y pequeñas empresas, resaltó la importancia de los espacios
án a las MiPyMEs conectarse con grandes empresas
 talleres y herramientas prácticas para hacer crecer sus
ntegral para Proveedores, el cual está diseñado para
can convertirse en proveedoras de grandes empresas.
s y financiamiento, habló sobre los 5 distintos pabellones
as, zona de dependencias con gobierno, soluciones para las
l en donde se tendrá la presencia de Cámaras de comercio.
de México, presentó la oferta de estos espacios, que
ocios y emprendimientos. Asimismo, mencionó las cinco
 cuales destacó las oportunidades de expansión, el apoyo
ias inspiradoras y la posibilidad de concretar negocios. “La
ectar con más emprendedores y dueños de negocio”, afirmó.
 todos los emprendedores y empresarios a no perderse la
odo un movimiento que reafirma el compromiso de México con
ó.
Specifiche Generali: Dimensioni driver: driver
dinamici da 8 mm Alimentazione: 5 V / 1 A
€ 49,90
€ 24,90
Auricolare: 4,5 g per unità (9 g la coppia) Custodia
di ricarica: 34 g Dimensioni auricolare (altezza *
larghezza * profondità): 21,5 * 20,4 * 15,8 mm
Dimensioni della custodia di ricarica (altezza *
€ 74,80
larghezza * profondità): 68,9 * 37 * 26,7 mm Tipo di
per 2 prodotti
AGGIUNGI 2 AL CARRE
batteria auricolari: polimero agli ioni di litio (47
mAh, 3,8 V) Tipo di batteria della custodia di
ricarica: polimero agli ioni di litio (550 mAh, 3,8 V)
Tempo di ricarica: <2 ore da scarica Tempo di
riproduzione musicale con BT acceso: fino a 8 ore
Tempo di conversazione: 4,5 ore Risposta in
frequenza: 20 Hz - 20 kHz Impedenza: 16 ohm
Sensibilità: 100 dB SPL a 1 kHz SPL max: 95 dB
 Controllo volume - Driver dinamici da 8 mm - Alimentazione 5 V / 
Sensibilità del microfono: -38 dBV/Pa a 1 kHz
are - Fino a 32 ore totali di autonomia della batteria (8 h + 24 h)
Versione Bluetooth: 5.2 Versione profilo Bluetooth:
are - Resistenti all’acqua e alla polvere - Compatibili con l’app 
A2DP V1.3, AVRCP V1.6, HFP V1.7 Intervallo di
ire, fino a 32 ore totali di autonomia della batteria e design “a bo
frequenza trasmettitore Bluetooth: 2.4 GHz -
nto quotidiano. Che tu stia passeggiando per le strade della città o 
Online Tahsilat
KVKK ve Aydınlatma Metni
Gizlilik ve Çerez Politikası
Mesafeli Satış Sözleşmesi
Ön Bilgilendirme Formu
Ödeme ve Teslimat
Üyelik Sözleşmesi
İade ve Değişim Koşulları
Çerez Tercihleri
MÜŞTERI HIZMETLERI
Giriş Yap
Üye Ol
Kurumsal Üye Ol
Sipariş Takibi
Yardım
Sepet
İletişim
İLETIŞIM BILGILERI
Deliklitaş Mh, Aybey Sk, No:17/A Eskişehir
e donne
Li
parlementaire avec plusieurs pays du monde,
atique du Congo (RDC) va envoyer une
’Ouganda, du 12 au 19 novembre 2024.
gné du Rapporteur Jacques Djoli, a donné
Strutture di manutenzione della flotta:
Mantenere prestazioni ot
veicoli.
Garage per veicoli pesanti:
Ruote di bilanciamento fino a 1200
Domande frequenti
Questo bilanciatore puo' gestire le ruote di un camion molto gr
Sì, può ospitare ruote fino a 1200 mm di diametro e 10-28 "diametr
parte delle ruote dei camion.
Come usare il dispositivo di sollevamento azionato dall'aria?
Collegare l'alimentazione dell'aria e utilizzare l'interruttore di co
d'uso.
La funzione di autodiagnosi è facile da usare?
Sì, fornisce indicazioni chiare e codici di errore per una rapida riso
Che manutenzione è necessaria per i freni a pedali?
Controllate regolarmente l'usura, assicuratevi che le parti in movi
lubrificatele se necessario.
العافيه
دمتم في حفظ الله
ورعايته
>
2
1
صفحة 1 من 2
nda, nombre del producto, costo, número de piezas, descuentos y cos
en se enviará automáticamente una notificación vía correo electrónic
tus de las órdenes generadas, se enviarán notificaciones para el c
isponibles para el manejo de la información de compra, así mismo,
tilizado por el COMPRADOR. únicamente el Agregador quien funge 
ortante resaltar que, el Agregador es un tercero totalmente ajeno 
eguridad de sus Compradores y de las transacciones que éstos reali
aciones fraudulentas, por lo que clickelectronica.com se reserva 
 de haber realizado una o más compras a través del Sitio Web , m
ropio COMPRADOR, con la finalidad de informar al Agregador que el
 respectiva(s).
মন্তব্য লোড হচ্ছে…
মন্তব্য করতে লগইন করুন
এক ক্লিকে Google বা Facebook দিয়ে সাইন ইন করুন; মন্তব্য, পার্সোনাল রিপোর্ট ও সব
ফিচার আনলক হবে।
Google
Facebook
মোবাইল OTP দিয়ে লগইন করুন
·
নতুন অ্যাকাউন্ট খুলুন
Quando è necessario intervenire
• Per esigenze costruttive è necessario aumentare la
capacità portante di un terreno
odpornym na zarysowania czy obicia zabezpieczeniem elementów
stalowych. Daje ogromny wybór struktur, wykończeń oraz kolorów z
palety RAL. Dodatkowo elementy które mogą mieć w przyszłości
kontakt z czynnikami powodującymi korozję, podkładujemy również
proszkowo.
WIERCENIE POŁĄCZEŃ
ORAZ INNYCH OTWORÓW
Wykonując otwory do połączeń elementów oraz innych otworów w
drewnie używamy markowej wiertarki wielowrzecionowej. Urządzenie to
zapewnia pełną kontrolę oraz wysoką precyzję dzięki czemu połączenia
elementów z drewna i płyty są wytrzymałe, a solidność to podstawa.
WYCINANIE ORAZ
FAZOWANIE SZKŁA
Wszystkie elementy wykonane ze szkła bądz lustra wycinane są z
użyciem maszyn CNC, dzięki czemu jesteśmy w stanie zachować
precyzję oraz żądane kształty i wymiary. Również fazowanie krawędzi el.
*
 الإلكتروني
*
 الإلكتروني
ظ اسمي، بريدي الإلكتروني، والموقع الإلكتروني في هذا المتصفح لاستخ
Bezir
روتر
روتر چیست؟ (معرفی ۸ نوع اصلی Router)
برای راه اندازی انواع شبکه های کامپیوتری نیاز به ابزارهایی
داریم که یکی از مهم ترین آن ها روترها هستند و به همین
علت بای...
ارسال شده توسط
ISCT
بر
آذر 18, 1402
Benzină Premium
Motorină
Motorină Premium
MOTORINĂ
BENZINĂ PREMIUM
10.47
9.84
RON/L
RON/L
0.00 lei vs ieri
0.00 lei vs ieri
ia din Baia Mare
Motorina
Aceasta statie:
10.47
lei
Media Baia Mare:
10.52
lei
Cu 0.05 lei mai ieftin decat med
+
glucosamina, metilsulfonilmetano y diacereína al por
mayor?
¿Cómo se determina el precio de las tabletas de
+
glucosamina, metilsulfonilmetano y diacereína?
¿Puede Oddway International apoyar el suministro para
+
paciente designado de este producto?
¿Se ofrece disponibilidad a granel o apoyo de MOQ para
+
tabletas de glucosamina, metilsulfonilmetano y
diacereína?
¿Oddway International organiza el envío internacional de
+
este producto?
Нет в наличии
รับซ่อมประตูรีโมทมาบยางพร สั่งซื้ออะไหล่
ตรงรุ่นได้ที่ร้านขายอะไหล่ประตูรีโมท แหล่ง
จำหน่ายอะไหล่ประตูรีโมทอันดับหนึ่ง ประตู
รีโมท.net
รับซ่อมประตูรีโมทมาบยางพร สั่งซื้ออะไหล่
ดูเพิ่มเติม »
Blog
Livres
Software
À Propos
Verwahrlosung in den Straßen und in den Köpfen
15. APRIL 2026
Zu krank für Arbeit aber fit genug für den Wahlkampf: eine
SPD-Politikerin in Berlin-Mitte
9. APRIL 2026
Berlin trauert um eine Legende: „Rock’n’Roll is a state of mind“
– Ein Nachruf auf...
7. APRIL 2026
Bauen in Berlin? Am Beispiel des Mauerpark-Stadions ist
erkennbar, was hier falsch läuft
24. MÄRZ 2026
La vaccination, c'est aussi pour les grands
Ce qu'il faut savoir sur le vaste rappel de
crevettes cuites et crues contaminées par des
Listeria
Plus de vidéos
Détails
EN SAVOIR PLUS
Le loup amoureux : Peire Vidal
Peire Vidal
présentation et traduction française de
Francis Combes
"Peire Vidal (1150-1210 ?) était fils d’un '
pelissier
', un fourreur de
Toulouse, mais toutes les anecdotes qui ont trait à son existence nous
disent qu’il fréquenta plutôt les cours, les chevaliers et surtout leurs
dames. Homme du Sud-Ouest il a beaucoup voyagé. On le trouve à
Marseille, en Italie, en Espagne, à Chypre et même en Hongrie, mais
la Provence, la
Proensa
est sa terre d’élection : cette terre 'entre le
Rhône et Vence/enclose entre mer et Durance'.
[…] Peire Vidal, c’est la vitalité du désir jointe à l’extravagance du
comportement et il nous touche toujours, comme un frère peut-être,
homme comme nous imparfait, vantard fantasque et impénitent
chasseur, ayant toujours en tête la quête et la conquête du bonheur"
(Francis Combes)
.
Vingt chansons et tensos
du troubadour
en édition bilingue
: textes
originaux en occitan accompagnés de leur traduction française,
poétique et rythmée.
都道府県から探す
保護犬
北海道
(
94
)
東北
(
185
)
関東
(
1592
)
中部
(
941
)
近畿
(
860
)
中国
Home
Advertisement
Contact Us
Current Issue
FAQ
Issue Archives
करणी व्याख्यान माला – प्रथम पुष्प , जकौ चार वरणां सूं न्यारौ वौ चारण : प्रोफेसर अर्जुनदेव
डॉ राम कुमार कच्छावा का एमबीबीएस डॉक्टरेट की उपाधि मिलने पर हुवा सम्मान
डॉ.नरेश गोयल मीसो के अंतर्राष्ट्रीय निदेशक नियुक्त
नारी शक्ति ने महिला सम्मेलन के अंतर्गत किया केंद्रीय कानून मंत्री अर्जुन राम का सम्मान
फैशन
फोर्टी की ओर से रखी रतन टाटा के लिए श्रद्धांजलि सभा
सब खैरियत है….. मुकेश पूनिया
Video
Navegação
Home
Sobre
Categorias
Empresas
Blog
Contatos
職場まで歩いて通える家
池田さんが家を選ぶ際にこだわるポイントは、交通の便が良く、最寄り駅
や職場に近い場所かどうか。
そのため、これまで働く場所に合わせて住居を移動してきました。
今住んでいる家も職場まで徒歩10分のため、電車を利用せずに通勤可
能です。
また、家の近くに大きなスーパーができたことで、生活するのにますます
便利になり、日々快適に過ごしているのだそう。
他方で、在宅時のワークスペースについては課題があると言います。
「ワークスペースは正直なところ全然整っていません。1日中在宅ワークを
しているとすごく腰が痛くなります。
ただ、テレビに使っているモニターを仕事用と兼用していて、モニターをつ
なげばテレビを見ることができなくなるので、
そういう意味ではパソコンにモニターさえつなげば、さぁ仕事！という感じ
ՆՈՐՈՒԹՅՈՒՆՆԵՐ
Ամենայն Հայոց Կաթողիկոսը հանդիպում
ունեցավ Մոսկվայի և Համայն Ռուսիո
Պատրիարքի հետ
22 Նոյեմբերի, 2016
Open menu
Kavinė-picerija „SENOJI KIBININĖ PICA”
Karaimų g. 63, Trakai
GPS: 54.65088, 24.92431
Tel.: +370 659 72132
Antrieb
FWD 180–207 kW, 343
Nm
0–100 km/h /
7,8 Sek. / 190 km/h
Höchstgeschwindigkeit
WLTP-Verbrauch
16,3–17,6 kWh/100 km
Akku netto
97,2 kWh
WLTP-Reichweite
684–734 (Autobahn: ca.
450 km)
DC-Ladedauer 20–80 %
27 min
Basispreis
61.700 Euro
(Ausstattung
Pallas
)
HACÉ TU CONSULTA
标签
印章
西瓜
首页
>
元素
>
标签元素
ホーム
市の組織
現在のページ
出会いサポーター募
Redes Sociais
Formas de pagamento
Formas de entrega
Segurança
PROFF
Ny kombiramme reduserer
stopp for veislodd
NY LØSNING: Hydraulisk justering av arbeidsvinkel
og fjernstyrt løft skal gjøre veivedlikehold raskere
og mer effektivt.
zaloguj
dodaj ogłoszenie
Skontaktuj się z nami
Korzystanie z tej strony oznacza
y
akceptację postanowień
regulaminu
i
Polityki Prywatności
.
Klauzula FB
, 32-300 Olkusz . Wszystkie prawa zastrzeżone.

**Exercise instructions:** In the material above, transcribe exactly the lines beginning at the one with "ունեցավ Մոսկվայի և Համայն Ռուսիո" and ending at the one with "WLTP-Reichweite", both included.

**Answer box:**
ունեցավ Մոսկվայի և Համայն Ռուսիո
Պատրիարքի հետ
22 Նոյեմբերի, 2016
Open menu
Kavinė-picerija „SENOJI KIBININĖ PICA”
Karaimų g. 63, Trakai
GPS: 54.65088, 24.92431
Tel.: +370 659 72132
Antrieb
FWD 180–207 kW, 343
Nm
0–100 km/h /
7,8 Sek. / 190 km/h
Höchstgeschwindigkeit
WLTP-Verbrauch
16,3–17,6 kWh/100 km
Akku netto
97,2 kWh
WLTP-Reichweite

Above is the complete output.